BDNF is best characterized for its role in promoting the neural and behavioral plasticity induced by cocaine or other stimulants through a key reward circuit where BDNF is engaged in a feed-forward loop that promotes further actions of stimulant drugs 29,30. It has been shown previously that exogenously added BDNF and NT-4 can produce similar effects in the NAc 6. In the present study, the expression levels of BDNF and NT-4 were significantly decreased in the NAc of rats with heroin addiction in comparison with the control group. Our result is consistent with previous studies that showed that chronic morphine administration decreases BDNF expression in the NAc 31,32. BDNF in the NAc is predominantly supplied by anterograde axonal transport from cortical pyramidal neurons in PFA, with a minor contribution from dopamine neurons in VTA 33. Therefore, a possible speculation of the decrease in BDNF expression observed was because of the decrease in protein synthesis, anterograde axonal transport from PFA and VTA, where decreased BDNF expression was induced by chronic cocaine and morphine exposure 11,34. BDNF expression in the NAc in response to different stimulants, however, is not uniform. Several studies have found increased BDNF expression in the NAc 9,35. In addition, Smith et al. 17 reported mice lacking NT-4 reduces tolerance to morphine. Thus, the endogenous expression of BDNF and NT-4 to opiates may depend not only on the particular drug type or drug regimen used but also on the presence of other factors that are not yet defined.
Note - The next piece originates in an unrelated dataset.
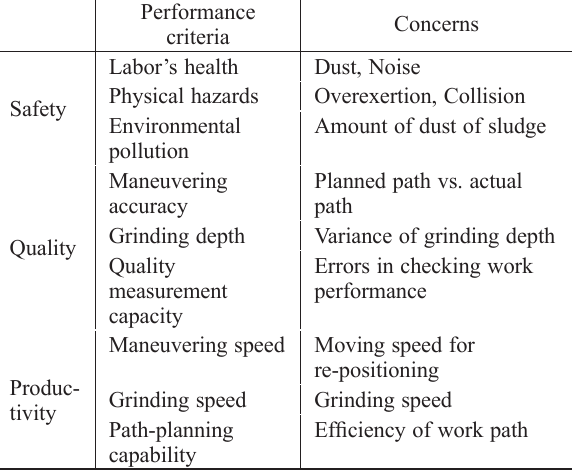
Table 1. Performance criteria for concrete surface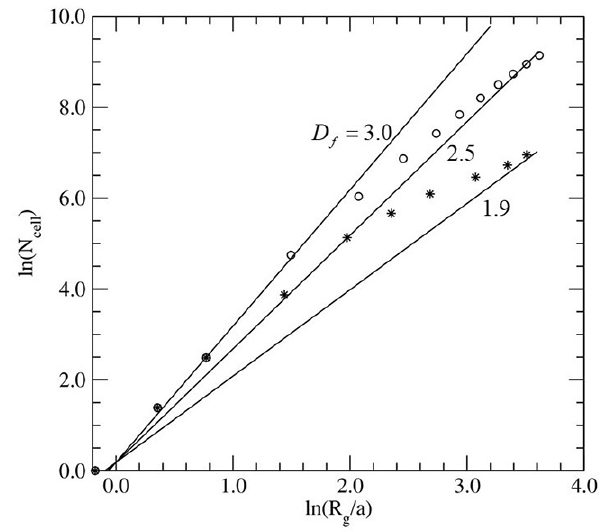
Figure 2. Relationship between the number of cells N cell assuming N cell = N , from Eq. (1), and normalized gyration radius R g /a for the modeled soot aggregates. Asterisks and open circles correspond to Type A and Type B aggregates, respectively. Solid lines represent the relationship described by Eq. (1) for fractal dimensions of D f = 1 . 9 , 2 . 5 , 3 . 0 when k 0 = 1 .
In our results, increases in BDNF and NT-4 expressions were found in the groups of rats with both naloxone-induced and spontaneous withdrawal compared with the control group. These results are in agreement with previous observations showing a time-dependent increase in BDNF expression in the NAc after withdrawal from prolonged cocaine self-administration 10,35. In addition, increased serum/plasma BDNF levels were found in heroin-dependent patients during withdrawal 14. It has been hypothesized that BDNF and NT-4 may be responsible for maintenance of the neuronal phenotype 6. The increases in BDNF and NT-4 expressions could serve to counter the neurotoxicity caused by chronic heroin withdrawal on the biochemistry of NAc neurons. Future studies with antagonists to BDNF and NT-4 will be needed to examine the exact effects of chronic heroin withdrawal.

In contrast to the alterations in BDNF and NT-4 following heroin dependence and withdrawal, there was a significant increase in NT-3 expression in the NAc of rats with heroin addiction and spontaneous withdrawal, but decrease in the NAc of rats with naloxone-induced withdrawal. Our results are similar to earlier studies in which the effects of different stimulants on NT-3 in the different brain regions were assessed. For example, Pierce et al. 15 reported that an acute injection of cocaine resulted in a marked increase in NT-3 expression in the VTA, which would be expected to increase BDNF signaling from the VTA to the NAc. Hatami et al. 22 reported that chronic morphine treatment and withdrawal induced a significant upregulation of NT-3 expression in paragigan to cellularis. In addition, a significant increase in NT-3 expression in the hippocampus was found following chronic exposure to ethanol 36. Increased NT-3 may function as a trophic factor for many neurotrophin-responsive neuronal populations. Our results indicate that increased expression of NT-3 in the NAc during heroin treatment and spontaneous withdrawal could then contribute toward adaptations and homeostatic mechanisms that occur in the NAc as well.

Conclusion

Our investigation showed the differential regulation of BDNF, NT-3, and NT-4 in the rat NAc following heroin dependency and withdrawal. These findings provide further evidence for the involvement of neurotrophins particularly in the NAc in the development of heroin dependence and withdrawal. Although the exact physiological role played by these neurotrophin alterations during the course of heroin treatment and withdrawal will require further investigation, these results may highlight a potential influence of neurotrophic factors in heroin addiction.